**TASK ITEM A:** In the credit facility passage below, transcribe the stretch from "The Company's then" through "approximately $2.0 million.".
**TASK ITEM B:** List every requirement that the credit facility passage below names among the more restrictive covenants.

On December 28, 1999, the Company entered into a three-year secured asset-based
facility for $35.0 million.  The credit facility as amended on March 30, 2000,
December 1, 2000, and April 24, 2001, consists of two components, the first a
$25.0 million revolving credit facility based on eligibility criteria for
receivables and inventory. Amounts borrowed are limited to 85 percent of
qualified accounts receivable, 20 percent of raw materials, and 30 percent of
finished goods inventory, respectively. The second component consists of a $10
million three-year term loan with monthly principal installments based on a
five-year amortization which began in April 2000. At March 30, 2001, $14.9
million was outstanding consisting of $7.0 million and $7.9 million relating to
the revolving credit facility and term loan, respectively, with $14.4 million
available under the revolving credit facility.

Interest on this revolving credit facility is determined at the Company's option
on a LIBOR or prime rate basis, plus a margin.  A facility fee is paid on the
unused portion of the facility.

The credit facility contains specific affirmative and negative covenants,
including, among others, the maintenance of certain financial covenants, as well
as limitations on amounts available under the lines of credit relating to
the borrowing base, capital expenditures, lease payments and additional debt.
The more restrictive of the covenants require the Company to maintain a minimum
tangible net worth, minimum net income after taxes, maximum debt-to-tangible
worth ratio, and minimum cash flow coverage. As of the date of this filing, the
Company is in compliance with these debt covenants.

(4)  Life Insurance Proceeds
     -----------------------

The Company's then President and Chief Executive Officer died suddenly on
December 11, 1999.  In the first quarter of fiscal 2000, the Company received
non-taxable income from insurance proceeds of approximately $2.0 million.

**MATERIAL SHOWN:**
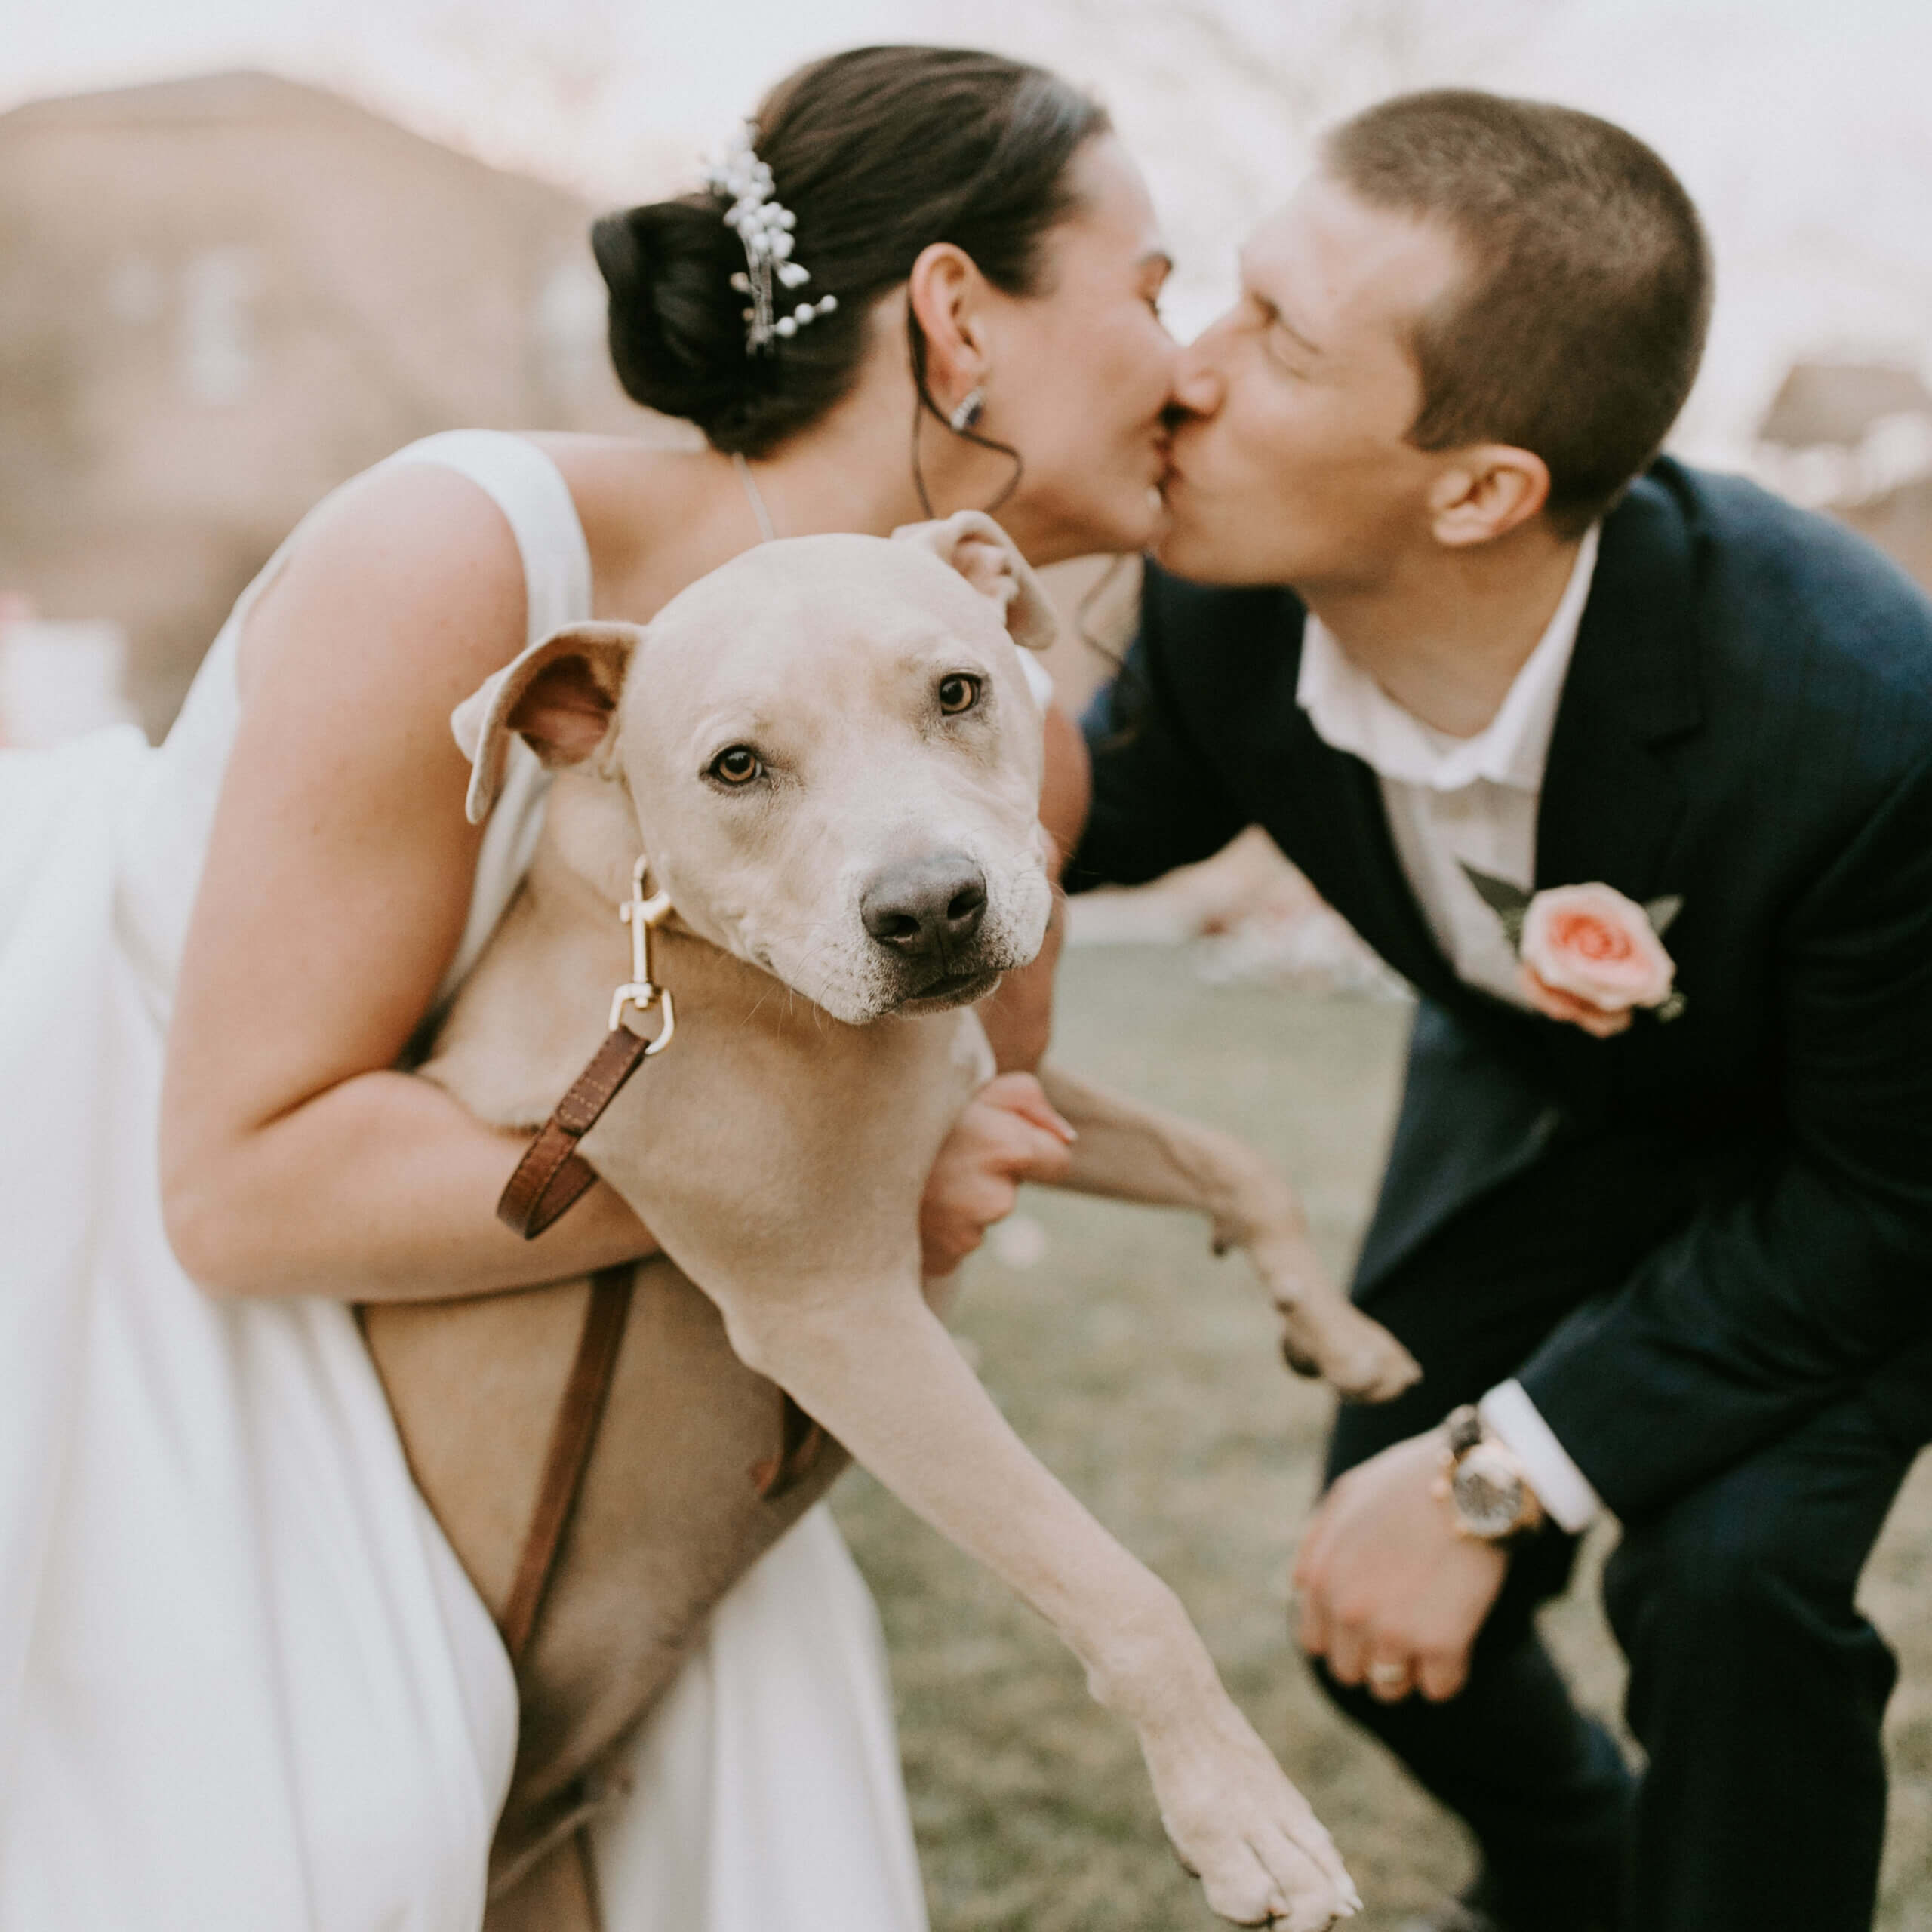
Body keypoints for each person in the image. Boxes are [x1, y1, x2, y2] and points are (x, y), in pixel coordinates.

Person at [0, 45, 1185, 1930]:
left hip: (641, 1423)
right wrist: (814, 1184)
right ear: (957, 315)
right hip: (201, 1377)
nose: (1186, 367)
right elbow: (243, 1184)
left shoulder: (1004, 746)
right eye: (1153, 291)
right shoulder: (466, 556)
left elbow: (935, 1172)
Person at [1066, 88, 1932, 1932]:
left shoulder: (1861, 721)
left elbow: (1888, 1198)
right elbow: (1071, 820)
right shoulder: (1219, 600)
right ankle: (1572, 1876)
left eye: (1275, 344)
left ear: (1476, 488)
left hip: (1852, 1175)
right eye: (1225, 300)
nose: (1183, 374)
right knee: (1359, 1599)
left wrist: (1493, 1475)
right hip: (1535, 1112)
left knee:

**PROBLEM SOLUTION A:**
The Company's then President and Chief Executive Officer died suddenly on
December 11, 1999.  In the first quarter of fiscal 2000, the Company received
non-taxable income from insurance proceeds of approximately $2.0 million.

**PROBLEM SOLUTION B:**
- A minimum tangible net worth
- Minimum net income after taxes
- A maximum debt-to-tangible worth ratio
- Minimum cash flow coverage